By David Lawder
COLLEGE PARK, Md. (Reuters) - Top European Union officials intend to complain loudly to their U.S. counterparts at a trade meeting on Monday about the bloc's electric vehicles being cut off from tax credits in U.S. President Joe Biden's signature climate law.
The U.S.-EU Trade and Technology Council (TTC), a year-old transatlantic forum for dialogue, focused in its first two meetings on regulatory co-operation and presenting a united front against China's non-market economic practices.
But the 27-country bloc fears that the $430-billion Inflation Reduction Act with its generous tax credits of $7,500 for Tesla, Ford and other North American-made EVs, will significantly damage European automakers.
The topic is on the agenda of the TTC meeting on the University of Maryland campus in College Park, Maryland, U.S. and EU officials said.
Participants include U.S. Secretary of State Antony Blinken, Commerce Secretary Gina Raimondo, U.S. Trade Representative Katherine Tai and European Commission Executive Vice Presidents Valdis Dombrovskis and Margrethe Vestager.
In a Dec. 1 draft of a joint statement to be issued later on Monday, the two sides are to say, "We acknowledge the European Union's concerns and underline our commitment to address them constructively."
The draft document, which was seen by Reuters and may still be revised, did not set out specific measures to resolve the dispute.
"The Inflation Reduction Act will be part of the range of discussions on trade," a spokesperson for the White House National Security Council said in a statement.
The U.S. side was "committed to continuing to understand EU concerns" through a newly established task force, the spokesperson added.
The meeting would produce a "joint roadmap" on evaluating and measuring trustworthy artificial intelligence technologies as well as a task force to reduce research barriers related to quantum computing science and technology, the spokesperson said.

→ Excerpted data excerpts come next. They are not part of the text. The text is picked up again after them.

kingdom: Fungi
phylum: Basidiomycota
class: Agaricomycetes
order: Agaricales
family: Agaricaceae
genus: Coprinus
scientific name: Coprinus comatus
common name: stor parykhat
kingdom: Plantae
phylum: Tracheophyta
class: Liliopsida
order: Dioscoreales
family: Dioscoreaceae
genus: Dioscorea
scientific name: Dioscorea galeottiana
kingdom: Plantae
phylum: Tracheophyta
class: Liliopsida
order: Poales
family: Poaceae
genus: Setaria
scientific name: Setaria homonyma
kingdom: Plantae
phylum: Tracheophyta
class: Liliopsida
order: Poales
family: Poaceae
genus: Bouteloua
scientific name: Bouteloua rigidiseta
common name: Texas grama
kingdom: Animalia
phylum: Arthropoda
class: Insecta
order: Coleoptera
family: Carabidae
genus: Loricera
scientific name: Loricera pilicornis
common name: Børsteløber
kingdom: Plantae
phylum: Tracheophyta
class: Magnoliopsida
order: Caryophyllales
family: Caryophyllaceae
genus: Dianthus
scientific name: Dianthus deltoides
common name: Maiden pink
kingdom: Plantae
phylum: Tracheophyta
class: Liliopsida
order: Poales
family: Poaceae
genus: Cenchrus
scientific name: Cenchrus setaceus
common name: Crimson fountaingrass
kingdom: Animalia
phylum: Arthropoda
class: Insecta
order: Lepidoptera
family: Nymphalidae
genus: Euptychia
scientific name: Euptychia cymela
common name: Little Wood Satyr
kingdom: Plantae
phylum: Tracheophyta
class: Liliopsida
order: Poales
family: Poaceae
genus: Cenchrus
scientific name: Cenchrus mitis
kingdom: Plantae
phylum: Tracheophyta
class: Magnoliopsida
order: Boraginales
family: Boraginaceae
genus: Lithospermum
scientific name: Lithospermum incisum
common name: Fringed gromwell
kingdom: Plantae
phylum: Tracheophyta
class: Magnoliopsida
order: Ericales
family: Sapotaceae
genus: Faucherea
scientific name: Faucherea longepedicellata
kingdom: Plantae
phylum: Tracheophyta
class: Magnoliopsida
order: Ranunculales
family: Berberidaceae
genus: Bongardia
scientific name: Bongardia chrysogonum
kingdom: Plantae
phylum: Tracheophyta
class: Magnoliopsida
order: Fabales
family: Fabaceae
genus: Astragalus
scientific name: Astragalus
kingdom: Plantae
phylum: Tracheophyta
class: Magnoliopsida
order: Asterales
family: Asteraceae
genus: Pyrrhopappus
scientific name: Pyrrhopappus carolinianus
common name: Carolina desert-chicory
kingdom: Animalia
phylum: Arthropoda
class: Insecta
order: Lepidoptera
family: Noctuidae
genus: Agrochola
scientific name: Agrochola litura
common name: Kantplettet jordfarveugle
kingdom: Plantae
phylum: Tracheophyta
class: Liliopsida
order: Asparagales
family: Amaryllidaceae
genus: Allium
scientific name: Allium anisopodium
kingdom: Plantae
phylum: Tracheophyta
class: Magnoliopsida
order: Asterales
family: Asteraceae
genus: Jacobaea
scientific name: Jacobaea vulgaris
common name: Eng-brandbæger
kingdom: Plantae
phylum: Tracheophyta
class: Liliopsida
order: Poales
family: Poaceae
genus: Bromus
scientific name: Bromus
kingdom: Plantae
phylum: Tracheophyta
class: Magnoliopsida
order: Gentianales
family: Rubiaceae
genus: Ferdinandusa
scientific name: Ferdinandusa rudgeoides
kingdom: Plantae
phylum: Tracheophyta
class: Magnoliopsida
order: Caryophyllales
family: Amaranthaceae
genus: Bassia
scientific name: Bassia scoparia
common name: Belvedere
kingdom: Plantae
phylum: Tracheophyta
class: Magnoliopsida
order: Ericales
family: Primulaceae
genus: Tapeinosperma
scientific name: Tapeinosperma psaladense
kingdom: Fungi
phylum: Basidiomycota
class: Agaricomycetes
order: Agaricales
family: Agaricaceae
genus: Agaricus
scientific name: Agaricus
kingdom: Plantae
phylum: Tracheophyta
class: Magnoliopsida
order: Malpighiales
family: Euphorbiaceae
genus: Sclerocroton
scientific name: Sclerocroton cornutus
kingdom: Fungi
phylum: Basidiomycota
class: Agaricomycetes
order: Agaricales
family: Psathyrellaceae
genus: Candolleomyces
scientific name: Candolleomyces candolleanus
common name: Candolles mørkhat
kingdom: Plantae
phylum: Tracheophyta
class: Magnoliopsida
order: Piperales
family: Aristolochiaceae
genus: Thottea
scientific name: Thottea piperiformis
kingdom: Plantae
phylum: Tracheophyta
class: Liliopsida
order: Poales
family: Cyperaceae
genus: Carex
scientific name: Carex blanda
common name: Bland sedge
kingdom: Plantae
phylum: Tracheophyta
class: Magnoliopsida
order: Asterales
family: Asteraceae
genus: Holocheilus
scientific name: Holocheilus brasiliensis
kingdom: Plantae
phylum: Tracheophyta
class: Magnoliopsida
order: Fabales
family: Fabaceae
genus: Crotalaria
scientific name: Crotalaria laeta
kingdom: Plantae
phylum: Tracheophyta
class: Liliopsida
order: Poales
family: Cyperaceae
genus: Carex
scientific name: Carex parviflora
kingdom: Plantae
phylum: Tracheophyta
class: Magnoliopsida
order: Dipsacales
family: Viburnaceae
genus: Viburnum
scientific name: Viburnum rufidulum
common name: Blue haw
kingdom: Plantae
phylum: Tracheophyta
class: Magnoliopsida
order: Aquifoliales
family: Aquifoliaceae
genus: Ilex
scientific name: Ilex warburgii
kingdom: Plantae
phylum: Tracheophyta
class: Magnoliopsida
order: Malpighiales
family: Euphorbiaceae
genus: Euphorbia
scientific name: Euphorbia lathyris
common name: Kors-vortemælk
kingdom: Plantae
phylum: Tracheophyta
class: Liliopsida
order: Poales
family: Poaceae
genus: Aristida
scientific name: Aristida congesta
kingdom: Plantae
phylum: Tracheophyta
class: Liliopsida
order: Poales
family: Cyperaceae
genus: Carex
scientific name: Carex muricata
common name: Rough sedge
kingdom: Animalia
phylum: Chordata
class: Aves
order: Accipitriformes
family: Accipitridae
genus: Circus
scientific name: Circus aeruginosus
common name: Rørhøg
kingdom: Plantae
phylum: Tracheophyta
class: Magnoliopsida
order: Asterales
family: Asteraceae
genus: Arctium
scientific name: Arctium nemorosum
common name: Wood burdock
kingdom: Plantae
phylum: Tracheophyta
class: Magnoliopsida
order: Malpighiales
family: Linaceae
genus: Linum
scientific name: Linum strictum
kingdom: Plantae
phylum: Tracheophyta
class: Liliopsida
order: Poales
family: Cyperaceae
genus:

European and South Korean officials criticized the Inflation Act at the G20 Summit in Indonesia last month. During his state visit to Washington last week, French President Emmanuel Macron told broadcaster CBS it was a "job killer" for Europe.
Biden told Macron in Washington that there could be "tweaks" to the law to make it easier for European countries to participate in the credits.
French officials say they are hopeful an executive order from the White House could give European nations a break, without the need for seeking revisions from Congress - a move the White House wants to avoid.